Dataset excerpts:
============================================================

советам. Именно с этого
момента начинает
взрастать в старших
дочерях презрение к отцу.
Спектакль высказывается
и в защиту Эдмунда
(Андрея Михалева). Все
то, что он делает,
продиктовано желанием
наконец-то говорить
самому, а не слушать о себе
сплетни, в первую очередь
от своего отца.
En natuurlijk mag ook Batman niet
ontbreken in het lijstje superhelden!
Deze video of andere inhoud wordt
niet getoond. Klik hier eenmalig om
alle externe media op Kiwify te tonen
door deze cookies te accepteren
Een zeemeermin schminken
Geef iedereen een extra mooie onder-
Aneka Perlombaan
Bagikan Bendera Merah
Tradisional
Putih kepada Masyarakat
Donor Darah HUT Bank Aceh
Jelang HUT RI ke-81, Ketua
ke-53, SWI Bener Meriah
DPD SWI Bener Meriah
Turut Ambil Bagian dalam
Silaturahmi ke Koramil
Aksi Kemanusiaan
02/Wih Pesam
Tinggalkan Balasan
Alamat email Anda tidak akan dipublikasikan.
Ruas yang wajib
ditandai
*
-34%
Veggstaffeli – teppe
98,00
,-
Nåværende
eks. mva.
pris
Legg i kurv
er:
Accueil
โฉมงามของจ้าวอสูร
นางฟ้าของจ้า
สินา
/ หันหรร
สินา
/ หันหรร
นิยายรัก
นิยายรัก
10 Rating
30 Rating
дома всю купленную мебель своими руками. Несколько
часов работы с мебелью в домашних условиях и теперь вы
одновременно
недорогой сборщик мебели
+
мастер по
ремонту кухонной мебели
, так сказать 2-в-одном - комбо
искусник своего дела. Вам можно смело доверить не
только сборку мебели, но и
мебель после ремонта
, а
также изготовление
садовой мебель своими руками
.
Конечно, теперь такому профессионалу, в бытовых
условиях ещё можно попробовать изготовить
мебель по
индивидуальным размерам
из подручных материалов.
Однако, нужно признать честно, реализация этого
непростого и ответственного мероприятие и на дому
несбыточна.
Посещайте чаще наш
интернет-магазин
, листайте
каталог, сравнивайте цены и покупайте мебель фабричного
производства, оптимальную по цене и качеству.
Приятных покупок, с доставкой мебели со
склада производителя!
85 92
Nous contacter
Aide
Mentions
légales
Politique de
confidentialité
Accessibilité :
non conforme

============================================================

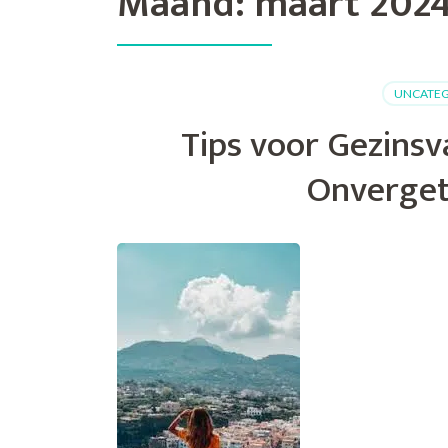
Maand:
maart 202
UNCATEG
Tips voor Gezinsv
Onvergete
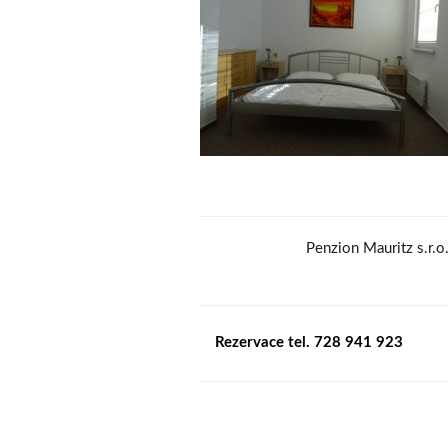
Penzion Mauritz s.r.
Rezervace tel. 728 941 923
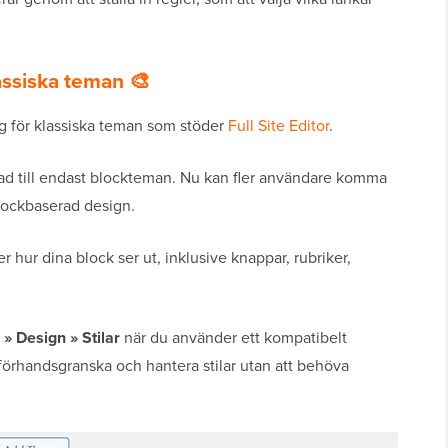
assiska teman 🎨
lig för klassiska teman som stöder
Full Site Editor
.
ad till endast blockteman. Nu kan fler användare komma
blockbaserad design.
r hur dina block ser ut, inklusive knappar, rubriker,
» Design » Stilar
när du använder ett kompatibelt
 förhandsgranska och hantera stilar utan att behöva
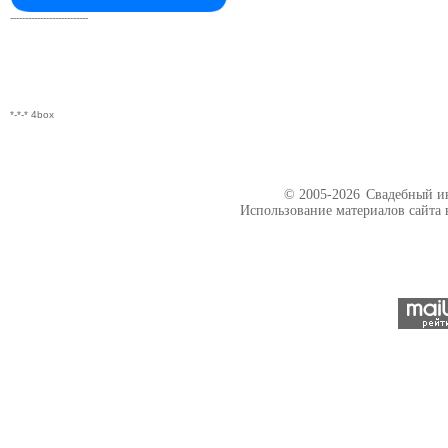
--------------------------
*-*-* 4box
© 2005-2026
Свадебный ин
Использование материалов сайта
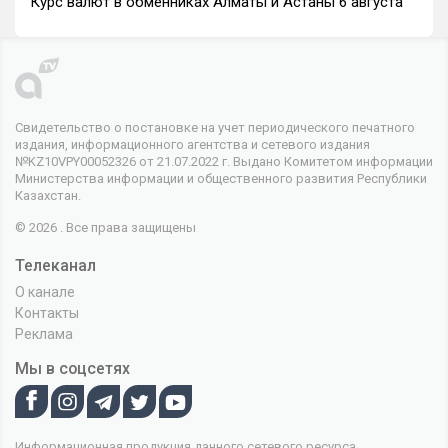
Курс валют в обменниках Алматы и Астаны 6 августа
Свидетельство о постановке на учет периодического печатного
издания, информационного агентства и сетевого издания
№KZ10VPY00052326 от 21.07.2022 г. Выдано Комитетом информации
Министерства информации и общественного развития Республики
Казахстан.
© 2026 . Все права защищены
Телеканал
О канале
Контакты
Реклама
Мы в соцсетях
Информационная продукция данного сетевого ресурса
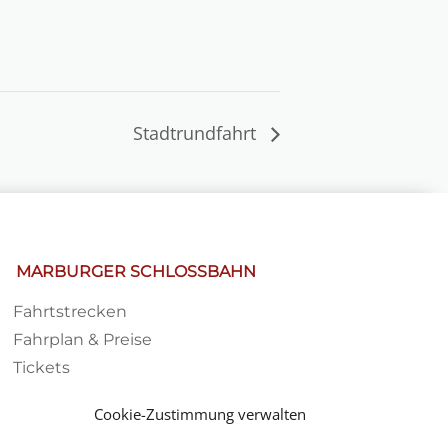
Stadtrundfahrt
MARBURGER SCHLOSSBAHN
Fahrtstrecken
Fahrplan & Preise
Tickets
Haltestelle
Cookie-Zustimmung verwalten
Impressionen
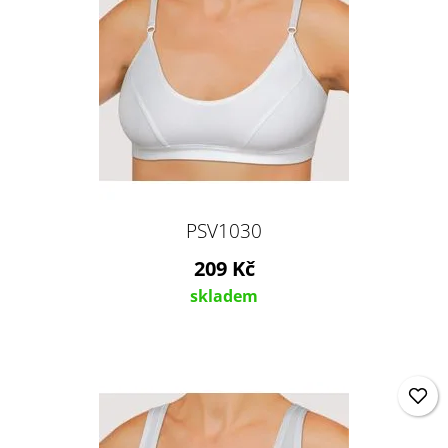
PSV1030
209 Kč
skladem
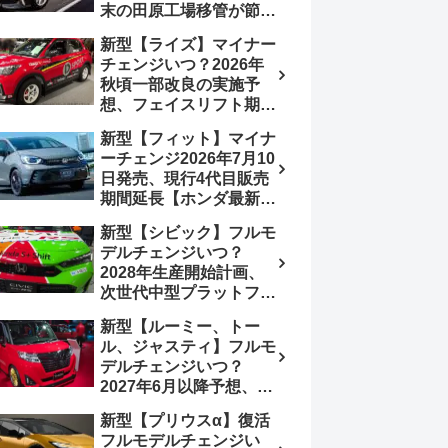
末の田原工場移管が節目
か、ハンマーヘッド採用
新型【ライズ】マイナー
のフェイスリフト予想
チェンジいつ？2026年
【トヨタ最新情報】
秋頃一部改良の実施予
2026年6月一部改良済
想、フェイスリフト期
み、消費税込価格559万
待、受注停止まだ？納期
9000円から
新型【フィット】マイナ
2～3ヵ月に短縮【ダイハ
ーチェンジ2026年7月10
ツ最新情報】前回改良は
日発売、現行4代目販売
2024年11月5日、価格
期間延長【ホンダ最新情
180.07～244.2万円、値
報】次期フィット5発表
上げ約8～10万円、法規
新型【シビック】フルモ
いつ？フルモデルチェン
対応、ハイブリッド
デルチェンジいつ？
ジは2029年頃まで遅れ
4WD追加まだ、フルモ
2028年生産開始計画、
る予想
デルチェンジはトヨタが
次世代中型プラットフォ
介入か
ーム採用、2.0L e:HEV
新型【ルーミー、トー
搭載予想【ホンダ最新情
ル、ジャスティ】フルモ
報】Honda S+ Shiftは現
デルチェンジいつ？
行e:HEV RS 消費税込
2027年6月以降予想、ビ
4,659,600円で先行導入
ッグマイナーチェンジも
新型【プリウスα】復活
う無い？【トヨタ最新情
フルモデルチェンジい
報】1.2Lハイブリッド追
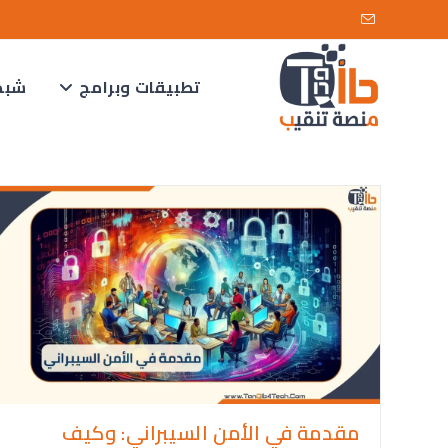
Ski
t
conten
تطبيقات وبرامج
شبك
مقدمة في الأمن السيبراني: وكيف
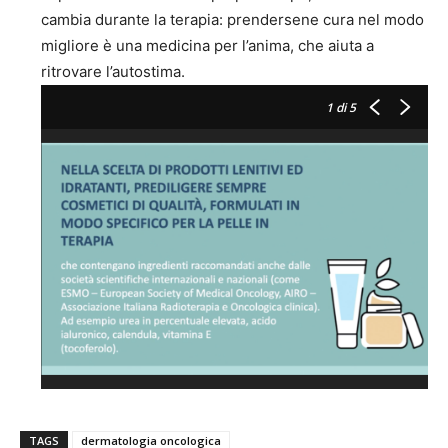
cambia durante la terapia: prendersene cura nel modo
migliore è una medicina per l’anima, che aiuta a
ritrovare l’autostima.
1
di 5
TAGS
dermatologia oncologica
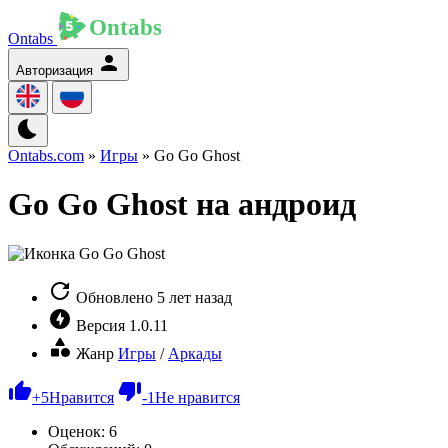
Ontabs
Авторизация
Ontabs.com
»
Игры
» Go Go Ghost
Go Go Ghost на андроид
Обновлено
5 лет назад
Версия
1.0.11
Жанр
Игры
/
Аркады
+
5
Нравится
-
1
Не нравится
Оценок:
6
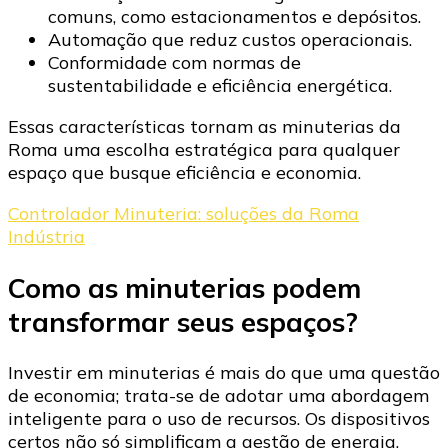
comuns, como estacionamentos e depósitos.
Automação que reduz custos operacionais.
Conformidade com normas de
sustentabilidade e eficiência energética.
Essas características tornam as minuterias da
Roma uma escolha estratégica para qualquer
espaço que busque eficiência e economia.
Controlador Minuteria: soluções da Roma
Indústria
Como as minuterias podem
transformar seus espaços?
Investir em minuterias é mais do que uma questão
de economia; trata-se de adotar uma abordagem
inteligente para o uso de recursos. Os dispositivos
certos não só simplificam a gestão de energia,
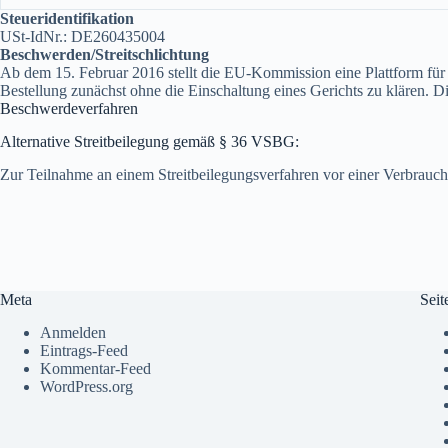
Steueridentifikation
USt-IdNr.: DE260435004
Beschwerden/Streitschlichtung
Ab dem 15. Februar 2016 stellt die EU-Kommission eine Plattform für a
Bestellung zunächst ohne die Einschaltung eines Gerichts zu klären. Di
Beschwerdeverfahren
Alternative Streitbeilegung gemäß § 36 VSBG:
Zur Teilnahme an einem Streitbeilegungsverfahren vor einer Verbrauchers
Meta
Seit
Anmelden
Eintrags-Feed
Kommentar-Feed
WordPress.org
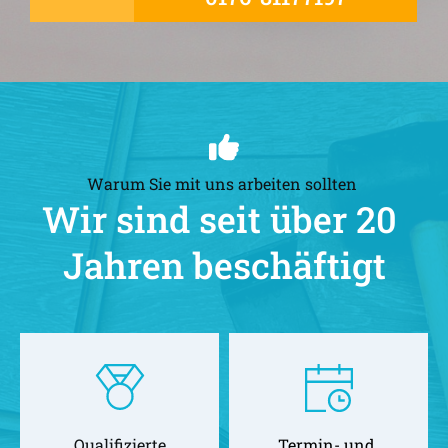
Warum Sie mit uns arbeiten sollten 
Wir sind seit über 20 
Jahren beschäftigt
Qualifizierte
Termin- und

============================================================

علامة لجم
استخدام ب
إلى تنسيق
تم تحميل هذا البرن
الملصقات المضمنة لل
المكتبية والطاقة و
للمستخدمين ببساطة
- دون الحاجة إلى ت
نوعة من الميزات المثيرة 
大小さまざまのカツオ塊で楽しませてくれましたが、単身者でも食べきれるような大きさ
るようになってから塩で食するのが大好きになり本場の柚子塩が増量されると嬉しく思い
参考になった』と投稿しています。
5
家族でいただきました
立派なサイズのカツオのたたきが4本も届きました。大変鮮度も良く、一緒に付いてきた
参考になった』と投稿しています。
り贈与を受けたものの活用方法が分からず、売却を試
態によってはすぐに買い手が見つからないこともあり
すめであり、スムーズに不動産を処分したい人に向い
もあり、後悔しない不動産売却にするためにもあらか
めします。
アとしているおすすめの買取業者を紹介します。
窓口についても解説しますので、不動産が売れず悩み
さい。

============================================================

**JOB ITEM**
Give again the lines in the stretch from the line containing "assiska teman 🎨" through the line containing "Использование материалов сайта", both included, leaving out the pictures.

**ANSWER BELOW**
assiska teman 🎨
lig för klassiska teman som stöder
Full Site Editor
.
ad till endast blockteman. Nu kan fler användare komma
blockbaserad design.
r hur dina block ser ut, inklusive knappar, rubriker,
» Design » Stilar
när du använder ett kompatibelt
 förhandsgranska och hantera stilar utan att behöva
--------------------------
*-*-* 4box
© 2005-2026
Свадебный ин
Использование материалов сайта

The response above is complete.